Pues bien, Heisenberg tenía plena conciencia de la endiablada —precisamente— turbulencia, a pesar de no ser ésta su especialidad, sino la Física de partículas, sobre la cual había formulado, dijimos, el principio de indeterminación. Según éste, no es posible establecer la posición de una partícula en el espacio y simultáneamente su velocidad con precisión que se quiera, sino sujeta a un condicionamiento: cuanto más exacta una, menos lo será la otra. Se relativiza entonces el conocer, pues la certeza buscada se disuelve en probabilidad estadística: la partícula, al momento de la observación, se encuentra en algún punto de una cierta área o bien su velocidad oscila entre dos valores. Queda, pues, comprometido el futuro, es vana la pretensión de predecir un suceso a nivel subatómico con la exactitud que se quiera. A más de su propia endiablada complicación, de todo esto tal vez tendrá que hacerse cargo un día la turbulencia.

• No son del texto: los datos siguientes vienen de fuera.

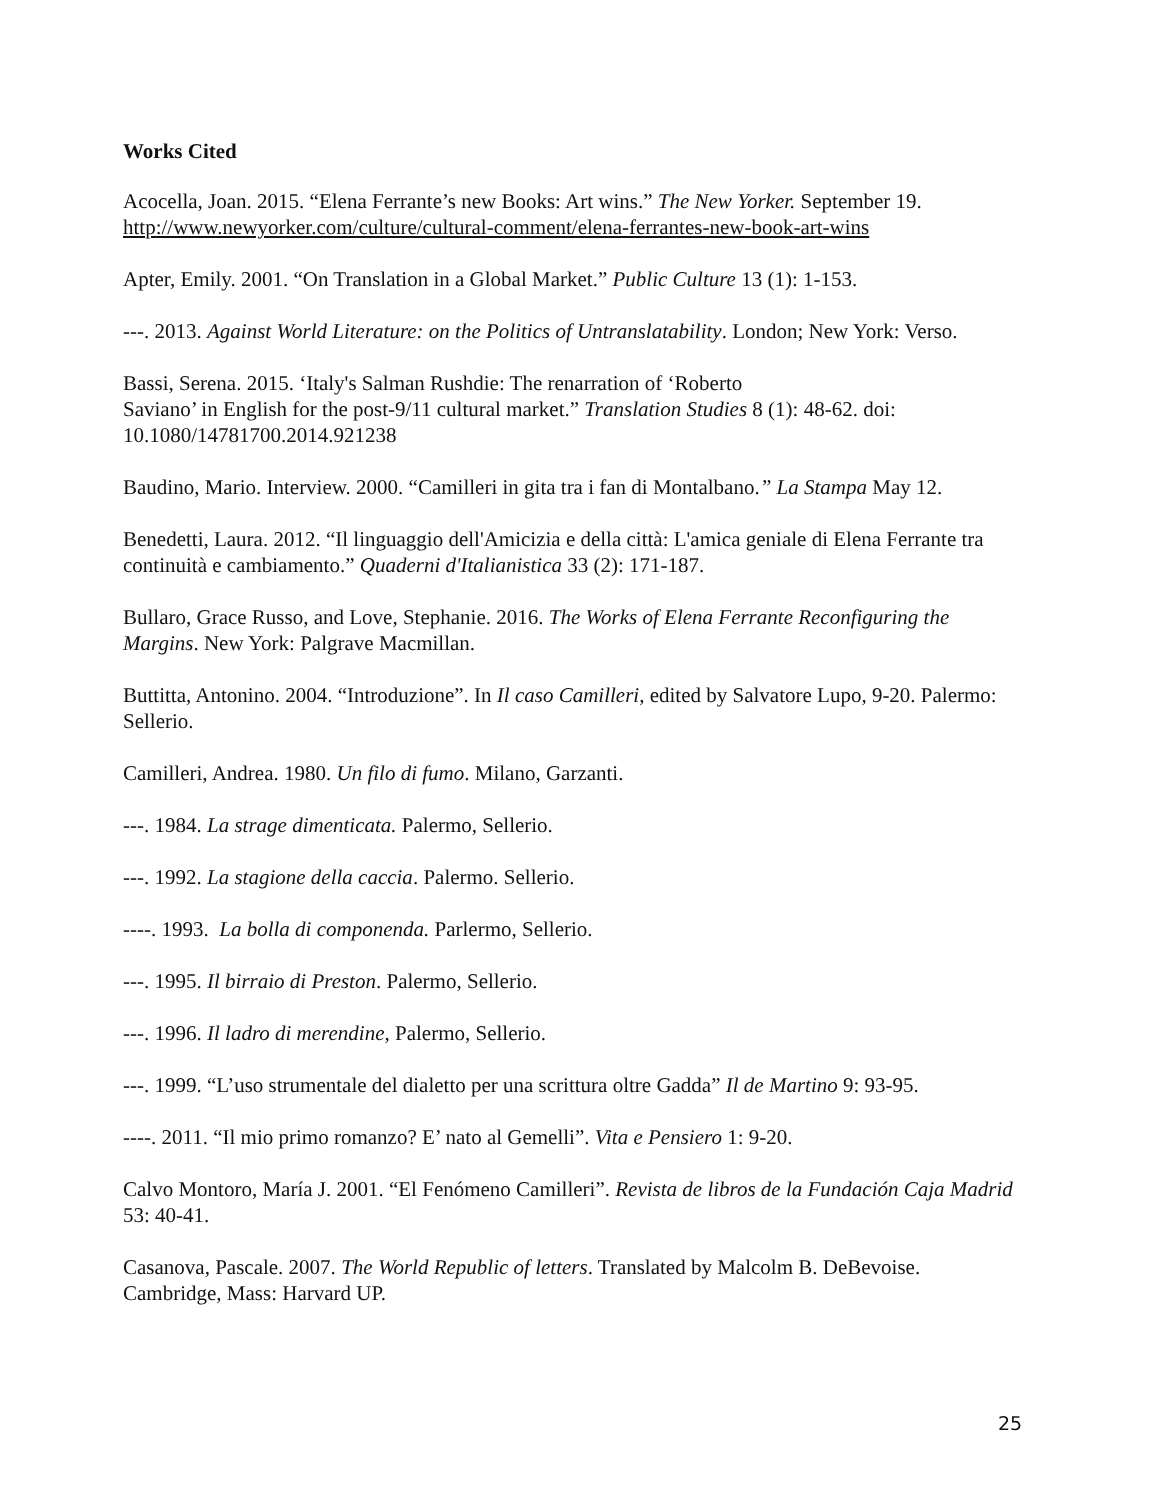Works Cited
Acocella, Joan. 2015. “Elena Ferrante’s new Books: Art wins.” The New Yorker. September 19. http://www.newyorker.com/culture/cultural-comment/elena-ferrantes-new-book-art-wins
Apter, Emily. 2001. “On Translation in a Global Market.” Public Culture 13 (1): 1-153.
---. 2013. Against World Literature: on the Politics of Untranslatability. London; New York: Verso.
Bassi, Serena. 2015. ‘Italy's Salman Rushdie: The renarration of ‘Roberto
Saviano’ in English for the post-9/11 cultural market.” Translation Studies 8 (1): 48-62. doi: 10.1080/14781700.2014.921238
Baudino, Mario. Interview. 2000. “Camilleri in gita tra i fan di Montalbano.” La Stampa May 12.
Benedetti, Laura. 2012. “Il linguaggio dell'Amicizia e della città: L'amica geniale di Elena Ferrante tra continuità e cambiamento.” Quaderni d'Italianistica 33 (2): 171-187.
Bullaro, Grace Russo, and Love, Stephanie. 2016. The Works of Elena Ferrante Reconfiguring the Margins. New York: Palgrave Macmillan.
Buttitta, Antonino. 2004. “Introduzione”. In Il caso Camilleri, edited by Salvatore Lupo, 9-20. Palermo: Sellerio.
Camilleri, Andrea. 1980. Un filo di fumo. Milano, Garzanti.
---. 1984. La strage dimenticata. Palermo, Sellerio.
---. 1992. La stagione della caccia. Palermo. Sellerio.
----. 1993. La bolla di componenda. Parlermo, Sellerio.
---. 1995. Il birraio di Preston. Palermo, Sellerio.
---. 1996. Il ladro di merendine, Palermo, Sellerio.
---. 1999. “L’uso strumentale del dialetto per una scrittura oltre Gadda” Il de Martino 9: 93-95.
----. 2011. “Il mio primo romanzo? E’ nato al Gemelli”. Vita e Pensiero 1: 9-20.
Calvo Montoro, María J. 2001. “El Fenómeno Camilleri”. Revista de libros de la Fundación Caja Madrid 53: 40-41.
Casanova, Pascale. 2007. The World Republic of letters. Translated by Malcolm B. DeBevoise. Cambridge, Mass: Harvard UP.
25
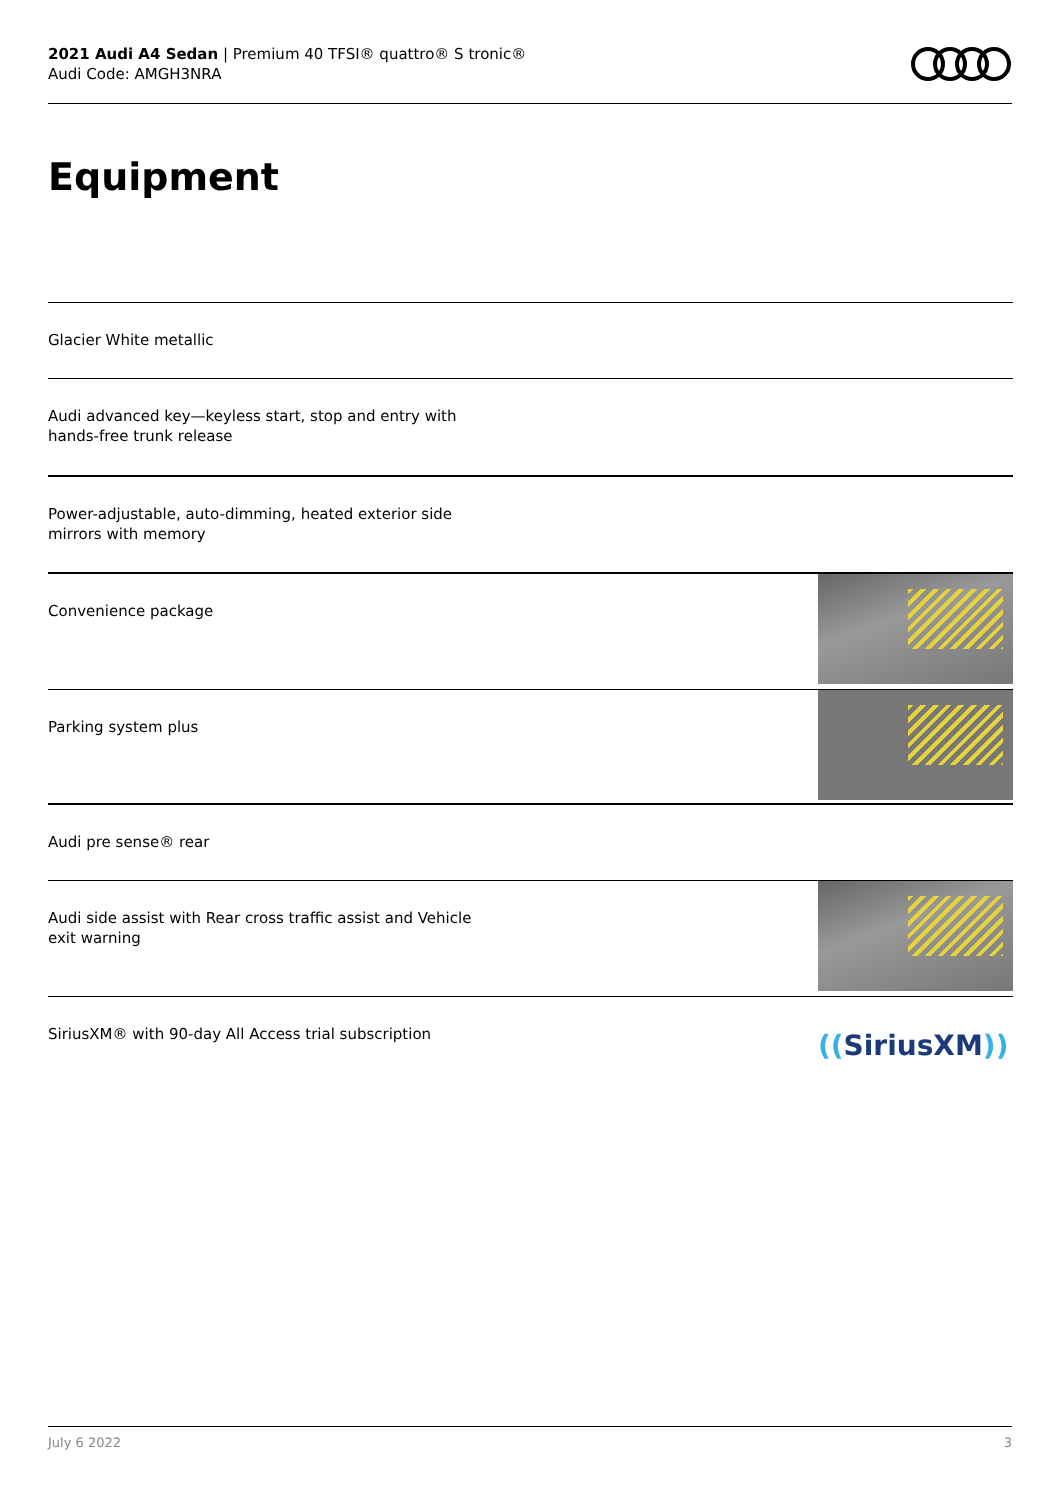2021 Audi A4 Sedan | Premium 40 TFSI® quattro® S tronic®
Audi Code: AMGH3NRA
Equipment
Glacier White metallic
Audi advanced key—keyless start, stop and entry with
hands-free trunk release
Power-adjustable, auto-dimming, heated exterior side
mirrors with memory
Convenience package
Parking system plus
Audi pre sense® rear
Audi side assist with Rear cross traffic assist and Vehicle
exit warning
SiriusXM® with 90-day All Access trial subscription
((SiriusXM))
July 6 2022 3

Aquí, diría, la predictibilidad encuentra sus límites, al futuro no puede vivírselo por adelantado. Pero un día “nos alcanza”, como se titula un filme de ciencia ficción, y lo que tomábamos por caos es sólo fachada, la estructura interna está regida por el orden. Ahora bien, en ruta ha surgido una amenaza. No nos volvemos solamente contra la parte dañina de la naturaleza, sino contra toda ésta: la amenaza es el hombre depredador, sus “turbulencias” contra la parte benéfica que nos alberga, envenenando aguas, aire y tierra, tumbando bosques, en una palabra, atentando contra sí mismo en una redoblada furia destructiva que se parece al suicidio y que nos negamos a aceptar. El caos se quiere teoría pero no nos engaña, sólo resulta fachada y… castigo de Mamacita Naturaleza: ¿el hombre es un insensato que envenena mis posesiones? Pues ahí le van unos tsunami para comenzar.